Now, u2+v2 for two mutually prime odd numbers can be re-written as 2*v2+8*x. Dividing by 2, we have c = v2+4*x. Therefore, dividing c by 4 will have the same remainder as dividing v2 by 4, which must be 0 or 1 as explained below.

We can express the odd prime number v as either 4n+1 or 4n+3. When we square both of these, we get a number with mod4 = 1. Therefore, C should have mod4 = 1.

[Guest]

I understand your last post, which, in my view is a dead end. I have to say that, in my approaches, I certainly came to many dead ends myself.

In your future posts, may I suggest you utilize the toolbar to allow you use it to make your equations more simple to read? For example, using y2 to represent y² is unnecessary. Just place in "y2" then backspace on the "2", and then press the relevant button on the toolbar. The same goes for suffices.

[Guest]

I understand your last post, which, in my view is a dead end. I have to say that, in my approaches, I certainly came to many dead ends myself.

In your future posts, may I suggest you utilize the toolbar to allow you use it to make your equations more simple to read? For example, using y2 to represent y² is unnecessary. Just place in "y2" then backspace on the "2", and then press the relevant button on the toolbar. The same goes for suffices.

Sorry. I simply copied the quote, and expected the formatting to not change.

[Guest]

Perhaps I can make the claim I am making somewhat more vivid. I am stating that the hypotenuse of a PPT can never be a multiple of such prime numbers as 3, 7, 11, 19, 23, 31 and 43 (and so on.)

[Guest]

Perhaps I can make the claim I am making somewhat more vivid. I am stating that the hypotenuse of a PPT can never be a multiple of such prime numbers as 3, 7, 11, 19, 23, 31 and 43 (and so on.)

I understand the question, can you post a spoiler hint? I don't see any way of going about it

[Guest]

Definitely not, methinks. I do not see how a hint, as such, can be of any benefit.
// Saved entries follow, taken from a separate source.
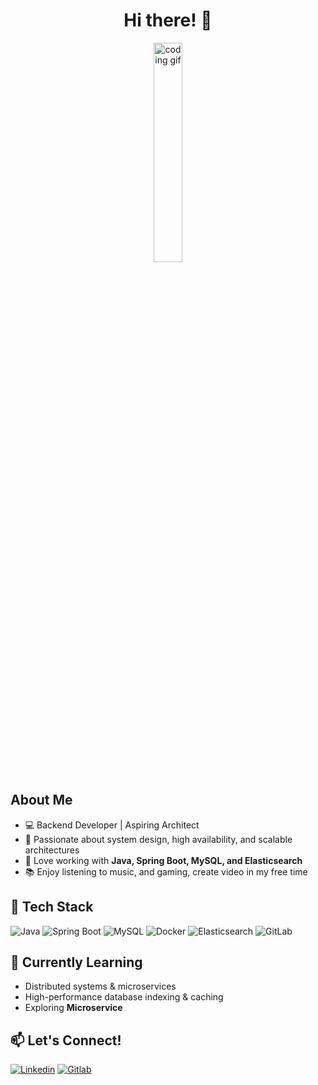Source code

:
<h1 align="center">Hi there! 👋</h1>

<p align="center">
  <img src="https://media.tenor.com/sbfBfp3FeY8AAAAj/oia-uia.gif" alt="coding gif" width="30%" />
</p>

## About Me

- 💻 Backend Developer | Aspiring Architect
- 🚀 Passionate about system design, high availability, and scalable architectures
- 🔧 Love working with **Java, Spring Boot, MySQL, and Elasticsearch**
- 📚 Enjoy listening to music, and gaming, create video in my free time

## 🔧 Tech Stack

![Java](https://img.shields.io/badge/Java-ED8B00?style=for-the-badge&logo=openjdk&logoColor=white)
![Spring Boot](https://img.shields.io/badge/Spring%20Boot-6DB33F?style=for-the-badge&logo=springboot&logoColor=white)
![MySQL](https://img.shields.io/badge/MySQL-4479A1?style=for-the-badge&logo=mysql&logoColor=white)
![Docker](https://img.shields.io/badge/Docker-2496ED?style=for-the-badge&logo=docker&logoColor=white)
![Elasticsearch](https://img.shields.io/badge/Elasticsearch-005571?style=for-the-badge&logo=elasticsearch&logoColor=white)
![GitLab](https://img.shields.io/badge/GitLab-FCA121?style=for-the-badge&logo=gitlab&logoColor=white)

## 🌱 Currently Learning

- Distributed systems & microservices
- High-performance database indexing & caching
- Exploring **Microservice**


## 📫 Let's Connect!


[![Linkedin](https://img.shields.io/badge/LinkedIn-0A66C2?style=for-the-badge&logo=linkedin&logoColor=white)](https://kh.linkedin.com/in/theng-sreynich-14aa3a218/)
[![Gitlab](https://img.shields.io/badge/GitLab-FCA121?style=for-the-badge&logo=gitlab&logoColor=white)](https://gitlab.com/sreynichtheng547)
The solution, unfortunately not originating from yours truly (I wish I were that intelligent) will be posted shortly.

Edited October 9, 2009 by jerbil

[Guest]

I immediately felt guilty about my previous post. Here is a hint, underneath a spoiler.

Consider the modular equation a² + b² = 0 (mod 4). Under what circumstances might this occur?

[Guest]

I immediately felt guilty about my previous post. Here is a hint, underneath a spoiler.

Consider the modular equation a² + b² = 0 (mod 4). Under what circumstances might this occur?

this can only be true when a² AND b² are both multiples of 4. This also implies that c² is a multiple of 4 and that the equation can therefore be divided by 4 and is not a PPT. For a PPT, c² can not have mod4 of 0. It can only have mod4 of 1.

I'm still missing the part about how the factors of c² can not include a number with mod4 of 3.

[Guest]

I apologise for an earlier typo - maybe this will compensate.

1. There is no solution to the equation j² = -1 (mod p) if p = 3 (mod 4). Even this takes a bit of proving.

2. If a prime number p = 3 (mod 4) divides a number n = a² + b², then this prime number also divides both a and b.

The idea is that if the hypotenuse c is divisible by a prime number of the form 3 (mod 4), then such a number also divides the two legs a and b, so that the triad (a,b,c) cannot be a PPT.

[Guest]

I apologise for an earlier typo - maybe this will compensate.

1. There is no solution to the equation j² = -1 (mod p) if p = 3 (mod 4). Even this takes a bit of proving.

2. If a prime number p = 3 (mod 4) divides a number n = a² + b², then this prime number also divides both a and b.

The idea is that if the hypotenuse c is divisible by a prime number of the form 3 (mod 4), then such a number also divides the two legs a and b, so that the triad (a,b,c) cannot be a PPT.

I believe the only thing remaining is to show that c^{2[/sup can not have a factor p=3 (mod4) that is NOT prime.}

[Guest]

Is it not the case that any number which is 3 (mod 4) must have a prime factor 3 (mod 4)?